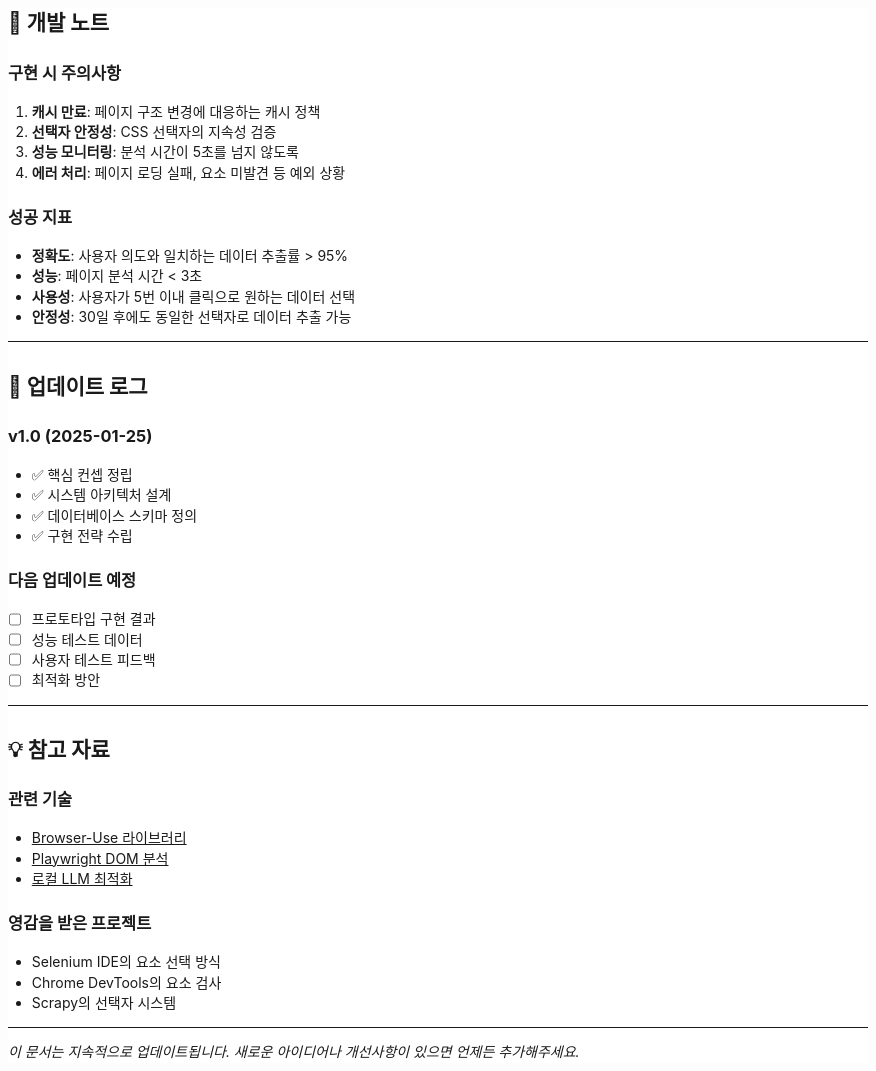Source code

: 

## 📝 개발 노트

### 구현 시 주의사항
1. **캐시 만료**: 페이지 구조 변경에 대응하는 캐시 정책
2. **선택자 안정성**: CSS 선택자의 지속성 검증
3. **성능 모니터링**: 분석 시간이 5초를 넘지 않도록
4. **에러 처리**: 페이지 로딩 실패, 요소 미발견 등 예외 상황

### 성공 지표
- **정확도**: 사용자 의도와 일치하는 데이터 추출률 > 95%
- **성능**: 페이지 분석 시간 < 3초
- **사용성**: 사용자가 5번 이내 클릭으로 원하는 데이터 선택
- **안정성**: 30일 후에도 동일한 선택자로 데이터 추출 가능

---

## 🔄 업데이트 로그

### v1.0 (2025-01-25)
- ✅ 핵심 컨셉 정립
- ✅ 시스템 아키텍처 설계
- ✅ 데이터베이스 스키마 정의
- ✅ 구현 전략 수립

### 다음 업데이트 예정
- [ ] 프로토타입 구현 결과
- [ ] 성능 테스트 데이터
- [ ] 사용자 테스트 피드백
- [ ] 최적화 방안

---

## 💡 참고 자료

### 관련 기술
- [Browser-Use 라이브러리](https://github.com/browser-use/browser-use)
- [Playwright DOM 분석](https://playwright.dev/)
- [로컬 LLM 최적화](https://ollama.ai/)

### 영감을 받은 프로젝트
- Selenium IDE의 요소 선택 방식
- Chrome DevTools의 요소 검사
- Scrapy의 선택자 시스템

---

*이 문서는 지속적으로 업데이트됩니다. 새로운 아이디어나 개선사항이 있으면 언제든 추가해주세요.*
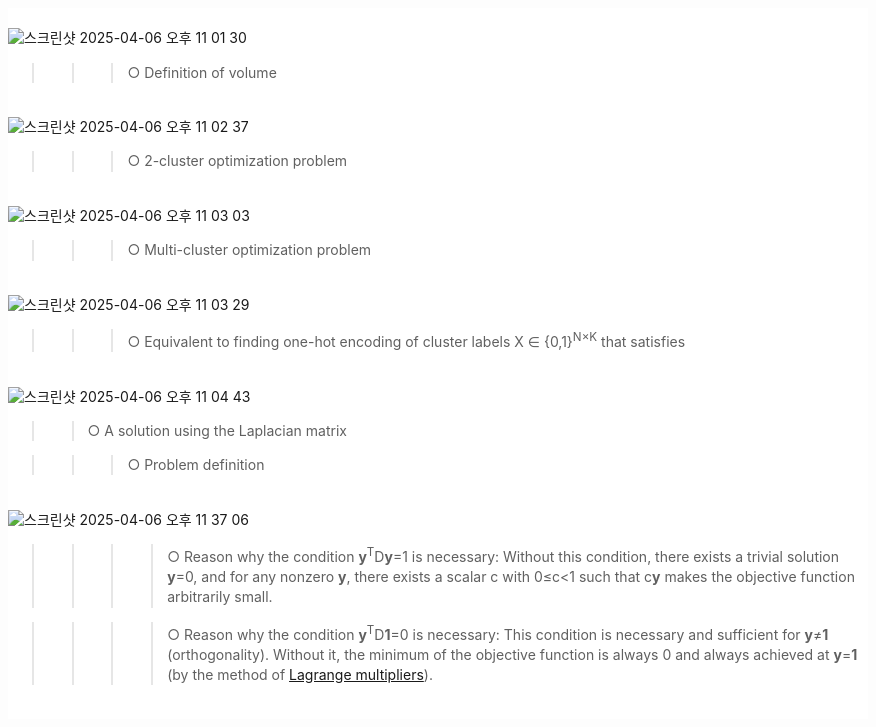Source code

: <br>

<img width="223" alt="스크린샷 2025-04-06 오후 11 01 30" src="https://github.com/user-attachments/assets/e0015b34-55e8-42ed-be25-6379609ea39f" />

<br>

>>> ○ Definition of volume

<br>

<img width="452" alt="스크린샷 2025-04-06 오후 11 02 37" src="https://github.com/user-attachments/assets/69a170cc-f029-4883-9384-d735f0067142" />

<br>

>>> ○ 2-cluster optimization problem 

<br>

<img width="331" alt="스크린샷 2025-04-06 오후 11 03 03" src="https://github.com/user-attachments/assets/745f6950-72d0-4828-a334-adf4bc0b6ba0" />

<br>

>>> ○ Multi-cluster optimization problem

<br>

<img width="364" alt="스크린샷 2025-04-06 오후 11 03 29" src="https://github.com/user-attachments/assets/84427611-8d3e-4a9b-ae58-98fff0f7bea4" />

<br>

>>> ○ Equivalent to finding one-hot encoding of cluster labels X ∈ {0,1}<sup>N×K</sup> that satisfies 

<br>

<img width="405" alt="스크린샷 2025-04-06 오후 11 04 43" src="https://github.com/user-attachments/assets/ea83894c-ef15-466a-b1e3-ec845225a176" />

<br>

>> ○ A solution using the Laplacian matrix

>>> ○ Problem definition

<br>

<img width="129" alt="스크린샷 2025-04-06 오후 11 37 06" src="https://github.com/user-attachments/assets/62880845-cec0-4ad8-8dac-2781d1ddc5f7" />

<br>

>>>> ○ Reason why the condition **y**<sup>T</sup>D**y**=1 is necessary: Without this condition, there exists a trivial solution **y**=0, and for any nonzero **y**, there exists a scalar c with 0≤c<1 such that c**y** makes the objective function arbitrarily small.

>>>> ○ Reason why the condition **y**<sup>T</sup>D**1**=0 is necessary: This condition is necessary and sufficient for **y**≠**1** (orthogonality). Without it, the minimum of the objective function is always 0 and always achieved at **y**=**1** (by the method of [Lagrange multipliers](https://jb243.github.io/pages/1813)).

<br>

• WHAT YOU WILL DO:
Can you extract every line of source text from the data above, copying it verbatim and omitting the pictures?

• RESPONSE AREA:
Source code

: 

## 📝 개발 노트

### 구현 시 주의사항
1. **캐시 만료**: 페이지 구조 변경에 대응하는 캐시 정책
2. **선택자 안정성**: CSS 선택자의 지속성 검증
3. **성능 모니터링**: 분석 시간이 5초를 넘지 않도록
4. **에러 처리**: 페이지 로딩 실패, 요소 미발견 등 예외 상황

### 성공 지표
- **정확도**: 사용자 의도와 일치하는 데이터 추출률 > 95%
- **성능**: 페이지 분석 시간 < 3초
- **사용성**: 사용자가 5번 이내 클릭으로 원하는 데이터 선택
- **안정성**: 30일 후에도 동일한 선택자로 데이터 추출 가능

---

## 🔄 업데이트 로그

### v1.0 (2025-01-25)
- ✅ 핵심 컨셉 정립
- ✅ 시스템 아키텍처 설계
- ✅ 데이터베이스 스키마 정의
- ✅ 구현 전략 수립

### 다음 업데이트 예정
- [ ] 프로토타입 구현 결과
- [ ] 성능 테스트 데이터
- [ ] 사용자 테스트 피드백
- [ ] 최적화 방안

---

## 💡 참고 자료

### 관련 기술
- [Browser-Use 라이브러리](https://github.com/browser-use/browser-use)
- [Playwright DOM 분석](https://playwright.dev/)
- [로컬 LLM 최적화](https://ollama.ai/)

### 영감을 받은 프로젝트
- Selenium IDE의 요소 선택 방식
- Chrome DevTools의 요소 검사
- Scrapy의 선택자 시스템

---

*이 문서는 지속적으로 업데이트됩니다. 새로운 아이디어나 개선사항이 있으면 언제든 추가해주세요.*
Source code

: <br>

<img width="223" alt="스크린샷 2025-04-06 오후 11 01 30" src="https://github.com/user-attachments/assets/e0015b34-55e8-42ed-be25-6379609ea39f" />

<br>

>>> ○ Definition of volume

<br>

<img width="452" alt="스크린샷 2025-04-06 오후 11 02 37" src="https://github.com/user-attachments/assets/69a170cc-f029-4883-9384-d735f0067142" />

<br>

>>> ○ 2-cluster optimization problem 

<br>

<img width="331" alt="스크린샷 2025-04-06 오후 11 03 03" src="https://github.com/user-attachments/assets/745f6950-72d0-4828-a334-adf4bc0b6ba0" />

<br>

>>> ○ Multi-cluster optimization problem

<br>

<img width="364" alt="스크린샷 2025-04-06 오후 11 03 29" src="https://github.com/user-attachments/assets/84427611-8d3e-4a9b-ae58-98fff0f7bea4" />

<br>

>>> ○ Equivalent to finding one-hot encoding of cluster labels X ∈ {0,1}<sup>N×K</sup> that satisfies 

<br>

<img width="405" alt="스크린샷 2025-04-06 오후 11 04 43" src="https://github.com/user-attachments/assets/ea83894c-ef15-466a-b1e3-ec845225a176" />

<br>

>> ○ A solution using the Laplacian matrix

>>> ○ Problem definition

<br>

<img width="129" alt="스크린샷 2025-04-06 오후 11 37 06" src="https://github.com/user-attachments/assets/62880845-cec0-4ad8-8dac-2781d1ddc5f7" />

<br>

>>>> ○ Reason why the condition **y**<sup>T</sup>D**y**=1 is necessary: Without this condition, there exists a trivial solution **y**=0, and for any nonzero **y**, there exists a scalar c with 0≤c<1 such that c**y** makes the objective function arbitrarily small.

>>>> ○ Reason why the condition **y**<sup>T</sup>D**1**=0 is necessary: This condition is necessary and sufficient for **y**≠**1** (orthogonality). Without it, the minimum of the objective function is always 0 and always achieved at **y**=**1** (by the method of [Lagrange multipliers](https://jb243.github.io/pages/1813)).

<br>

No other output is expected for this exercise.